Ilustrasi oleh Dea Cahaya Ramdona

 

            Umumnya kita mempersepsi tentang ruang sebagai sesuatu yang berkonotasi sebagaimana adanya, bahwa ruang adalah kekosongan atau medium untuk sembarang hal yang lain. Akan tetapi, pernahkah kita mencoba membayangkan sesuatu apapun itu, tanpa adanya ruang. Kalau pernah, dapatkah sesuatu yang kita bayangkan terbentuk atau tercipta tanpa adanya ruang di dalam benak kita? Tentunya, upaya dalam membayangkan corak ruang di dalam benak merupakan sesuatu yang tidak terlepas dari pengalaman kita sehari-hari, meskipun ruang dapat dinegasikan dari visualisasi pada benak, tetapi visualisasi benak ini merupakan sesuatu yang tidak berlainan dengan pengertian paling umum tentang ruang yang diperoleh dengan common sense dalam kehidupan yang praktis sehari-hari.

            Pemahaman umum tentang ruang berkaitan erat dengan common sense, dan tanpa disadari bahwa  ruang pun cenderung mudah tergantikan dengan sembarang objek oleh pencerapan indra, artinya  setiap objek sudah menjadi inheren dengan esensi dari ruang itu sendiri. Sehingga, corak ruang  dapat mudah tergantikan dengan sembarang objek di sekitarnya yang seolah-olah ruang menjadi  lapisan paling dasar dari setiap objek yang ada, padahal tidak. Maka, sebetulnya upaya kita dalam  membayangkan sembarang objek tanpa adanya ruang merupakan sebuah aktivitas yang berakhir  nihil, meskipun kita dapat mengiyakan bahwa sembarang objek yang dibayangkan tidak memiliki  ruang, lantas apa yang menjadi alasan atas pengalaman dari kehidupan sehari-hari yang diperoleh  indra kita terhadap ruang semesta ini.

Menggapai akhir dari ruang alam semesta

            Secara intuitif ruang dapat diartikan sebagai sesuatu yang mutlak di alam semesta. Jika demikian adanya esensi dari ruang, maka sejauh apapun ruang ini tetaplah menjadi satu-kesatuan dengan  ruang yang berada di Bumi. Demikian pula kasusnya ketika kita memegang ujung sebuah pensil  berwarna ungu, itu sudah bisa dikatakan bahwa kita memegang pensil berwarna ungu, meskipun  hanya sebagian dari ujung pensil-nya. Lalu, apa yang menjadi penghubung antar ruang?  Jawabannya adalah ruang itu sendiri, karena asumsi tentang ruang yang dibatasi dengan sembarang  objek, hanyalah bentuk imitatif dari objek yang membatasinya tersebut. Jadi, dapat disimpulkan  bahwa keinherenan sembarang objek terhadap corak dari ruang merupakan keinherenan yang tidak  berkaitan dengan bentangan ruang di alam semesta. 
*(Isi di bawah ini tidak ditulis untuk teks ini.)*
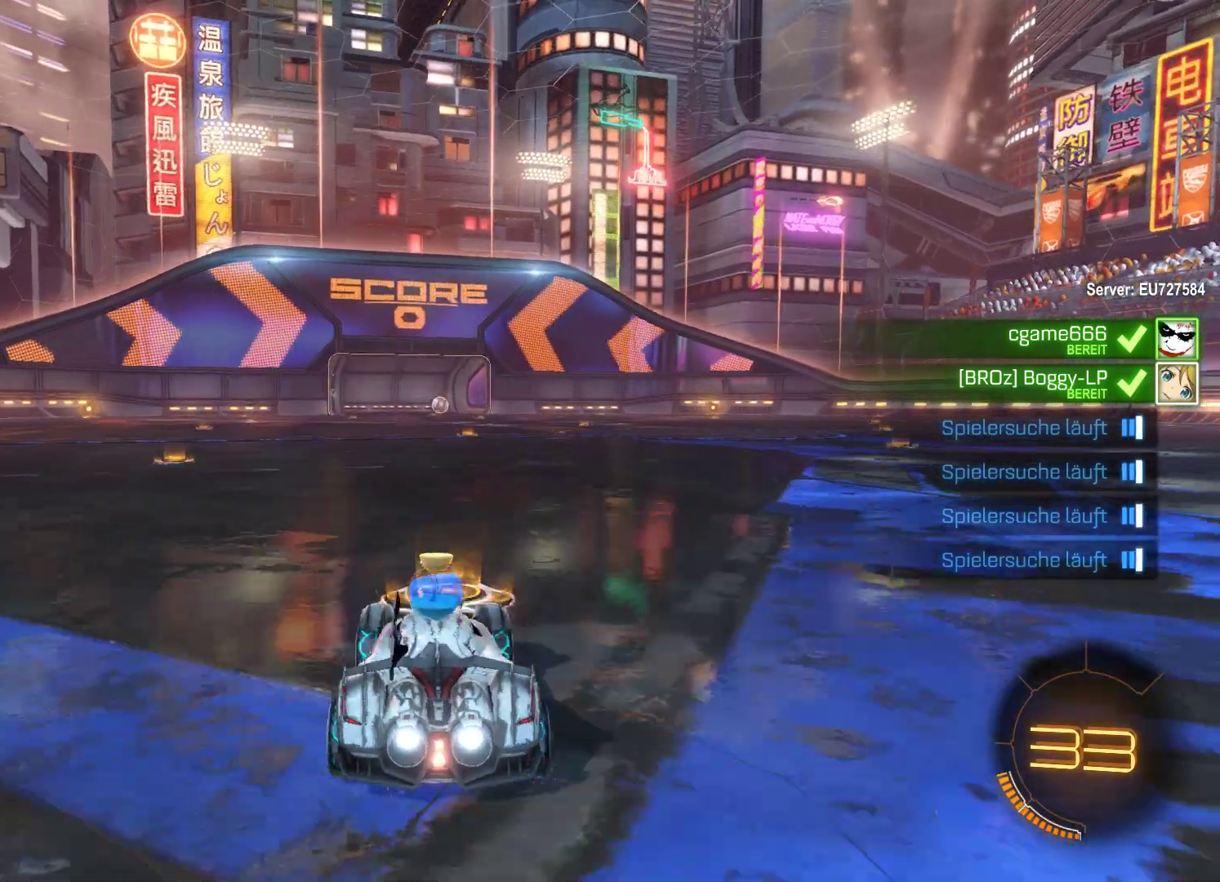
{"buttons": ["L2", "R2"], "left_stick": "center", "right_stick": "center", "events": [[133, "L2", "down"]]}
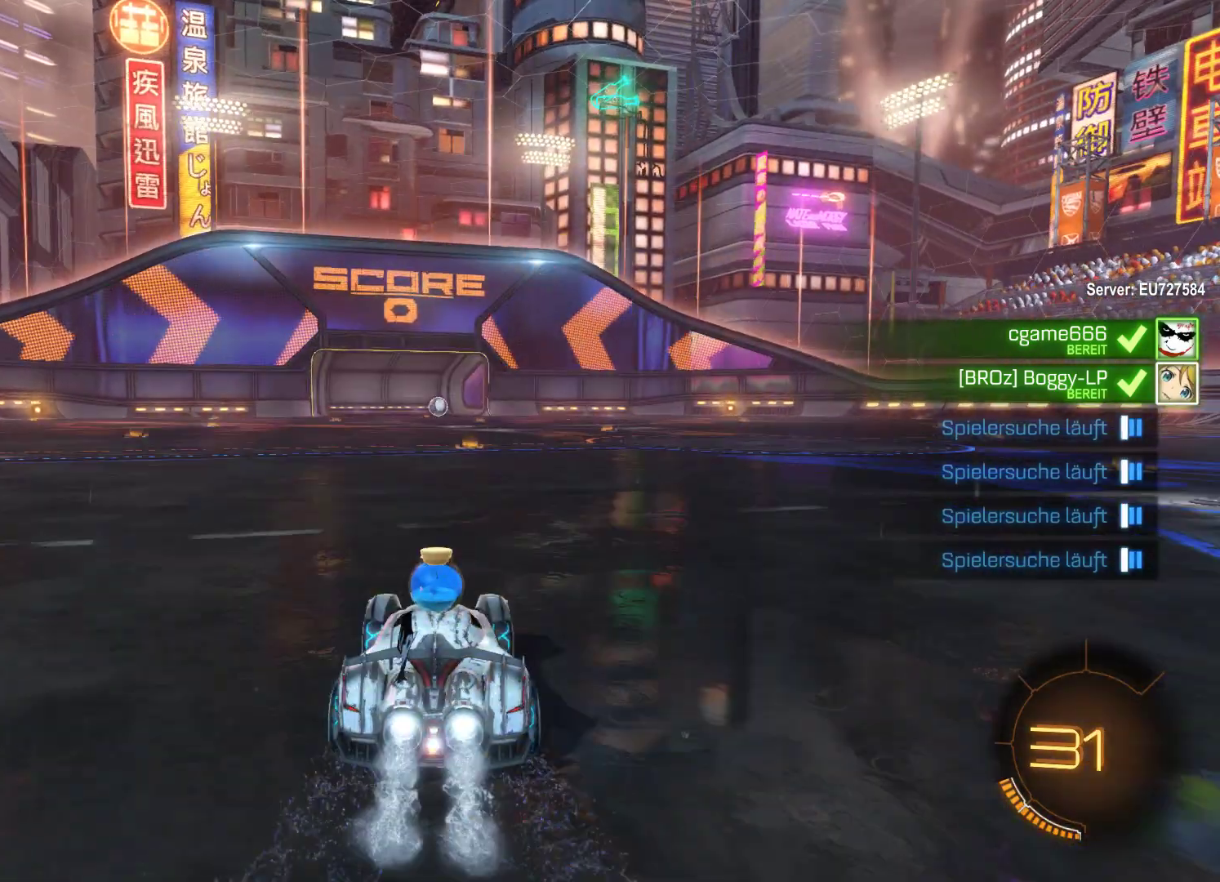
{"buttons": ["L2", "R2"], "left_stick": "center", "right_stick": "center", "events": [[100, "left_stick", "up-right"], [233, "left_stick", "center"], [333, "left_stick", "up-left"], [500, "left_stick", "center"]]}
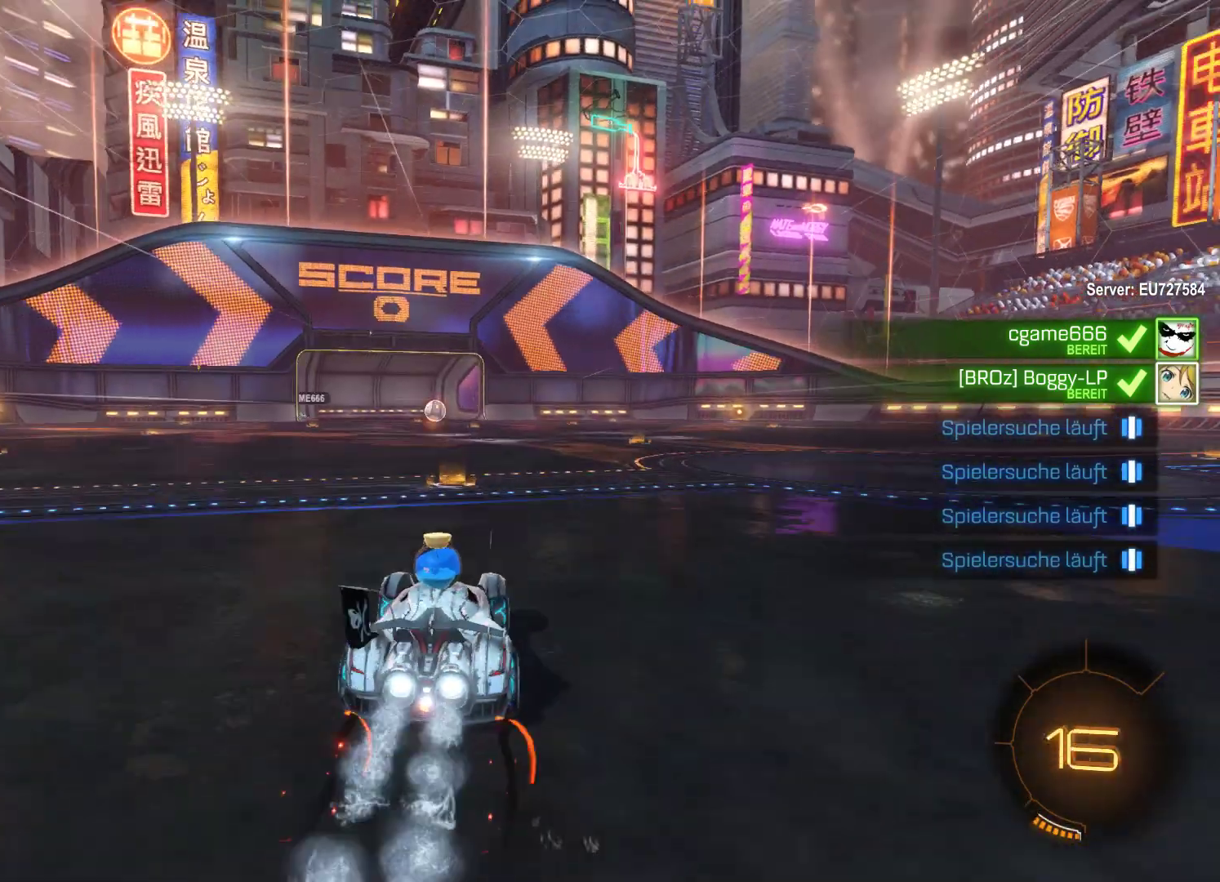
{"buttons": ["L2", "R2"], "left_stick": "center", "right_stick": "center", "events": [[333, "left_stick", "left"], [433, "left_stick", "center"]]}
            Selanjutnya kita akan menyebut ruang alam semesta ini sebagai ruang kosmik, tentunya secara  harfiah tidak ada yang membedakan dari kedua sebutan tersebut. Kemudian, apa yang menjadi kepastian bahwa ruang kosmik tempat tinggal kita ini sama halnya dengan ruang yang berada jauh dari planet atau bahkan jauh di luar tatanan galaksi tempat planet bumi kita berada? Dengan melihat esensi ruang kosmik, kita dapat mengetahui bahwa tidak ada yang membedakan ruang tempat tinggal kita dengan sembarang ruang yang berada jauh sekitar sejuta tahun cahaya sekalipun, satu satunya yang dapat membedakan ruang kosmik ini adalah sembarang objek di sekitarnya.

            Setelah kita mengetahui bahwa ruang kosmik memiliki corak yang sama dalam satu-kesatuan dari  tatanan alam semesta ini, yang artinya tidak ada yang membedakan dari setiap ruang kosmik di sembarang semesta ini. Maka, dengan demikian kita dapat pula mengakomodasi ruang kosmik ini di dalam dunia yang mungkin sebagai ruang yang memiliki batasan konkret. Dunia yang mungkin bukanlah dunia yang nyata, melainkan suatu medium untuk berspekulasi. Sehingga, dapat disimpulkan bahwa ruang kosmik di ujung batas sekalipun, memiliki corak yang tidak berlainan atau berbeda dengan ruang yang berada di sembarang dunia yang mungkin.